One option is to use the state’s pravaasi (non-resident) population as a resource, he says. Raghunandan Singh Tolia, the former chief secretary of Uttarakhand, too feels the diaspora could be relied upon to rehabilitate the villages. The real issue, he says, arises from the abandoned land and houses that cannot be claimed by the state or developed. “They remain in a state of disrepair so long as the diaspora does not come back and take interest in its own roots.”
He adds that organisations like the Centre for Aromatic Plants in Selaqui near Dehradun have attempted to arrest migration by offering aromatic plants to farmers as a plantation alternative. “This could be scaled up, but only if families in the villages agree to take this up,” he says.

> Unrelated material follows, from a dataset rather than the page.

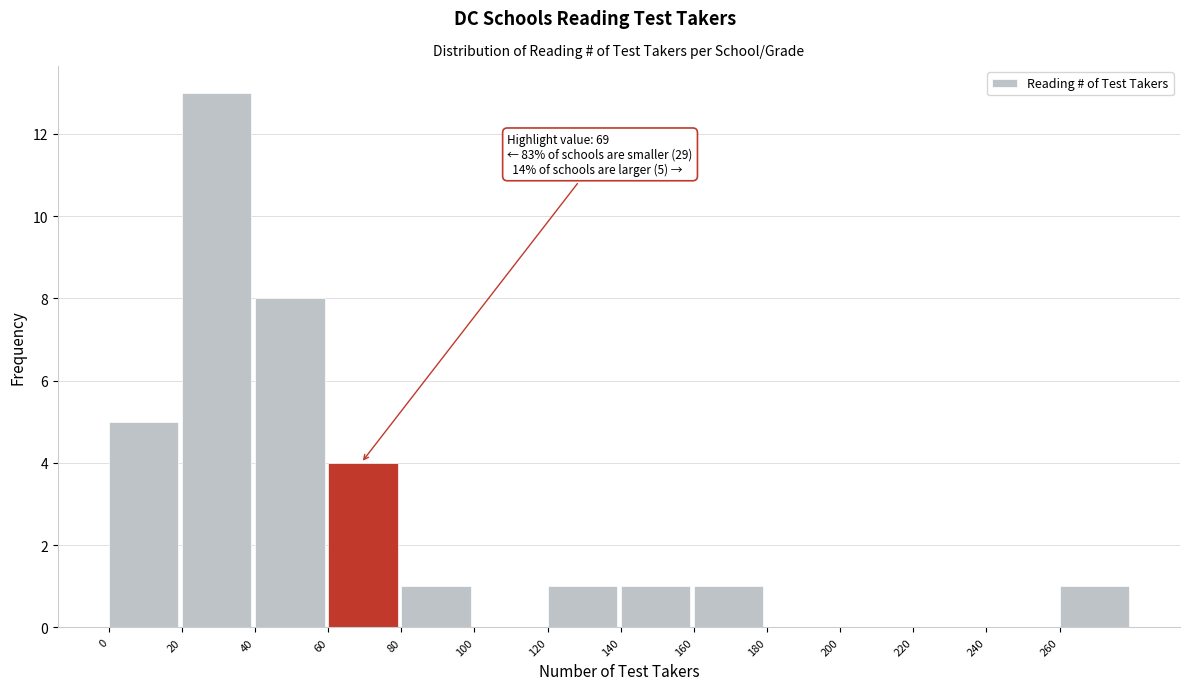

Over which range of the x-axis is the bar tallest?

20 to 40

But since landholdings are small and the soil is semi-fertile, the produce is limited, making villagers desperate to move away from agriculture.
According to a report in Mail Today, the Rashtriya Swayamsevak Sangh launched its gaon wapasi campaign at Dehradun in May. Under this programme, titled Mera Gaon, Mera Teerth (my village, my pilgrimage), RSS will hold regular meetings with non-resident Uttarakhandis across the country and appeal to them to return to their villages and hometowns at least once a year.

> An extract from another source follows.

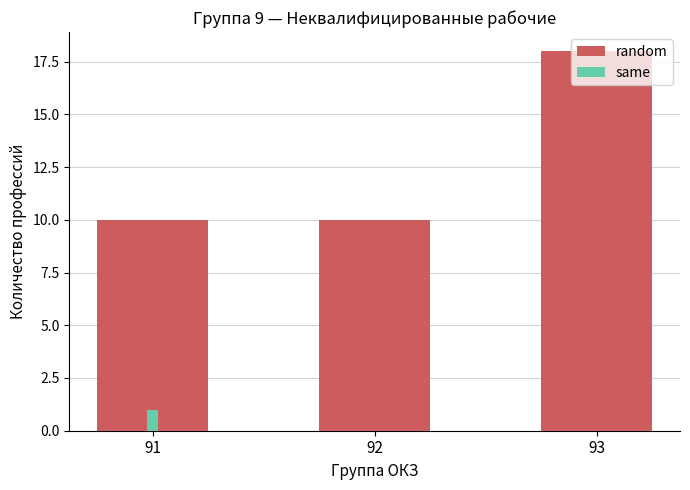

Reading right to left, transcribe all the data shown in this chart.

18	10	10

Sah finds the desire to own houses in cities has destroyed the spirit of community living. This is on ample display in villages like Pangot, where villagers have sold their lands to resort owners and there are more “outsiders” than native village folk. “Once they sell their land, they don’t know what to do with the money. You’ll find men working as chowkidars at the same properties they once used to own.”
Twenty kilometres from Nainital, Pangot is a bird-watcher’s paradise. Tourists from cities walk around the lanes inside the village. Despite the posters about not littering, these lanes are dotted with stray wrappers and other garbage — the telltale signs of callous tourism.
Besides the tourists, the other striking feature is the construction in the village. Sprawling farmland has given way to tall, concrete buildings that will soon become resorts. A young woman walks ahead of her group of friends, explaining to them in perfect English why she chose to buy land here. A sustainable, community-driven model of tourism seems to have escaped Pangot.
Nima Joshi, a local, stops a Tata Sumo carrying vegetables to chat with the driver. Her family is one of the few who have not sold their land yet. When I ask her if she would also sell her land, she becomes a little resentful. “I’m sure those who have sold their land are happy with their lives. But how will we earn money if we don’t grow crops? The money won’t be enough to sustain us in big cities,” she says.
People seem to stay back for lack of alternatives rather than any rootedness to their village.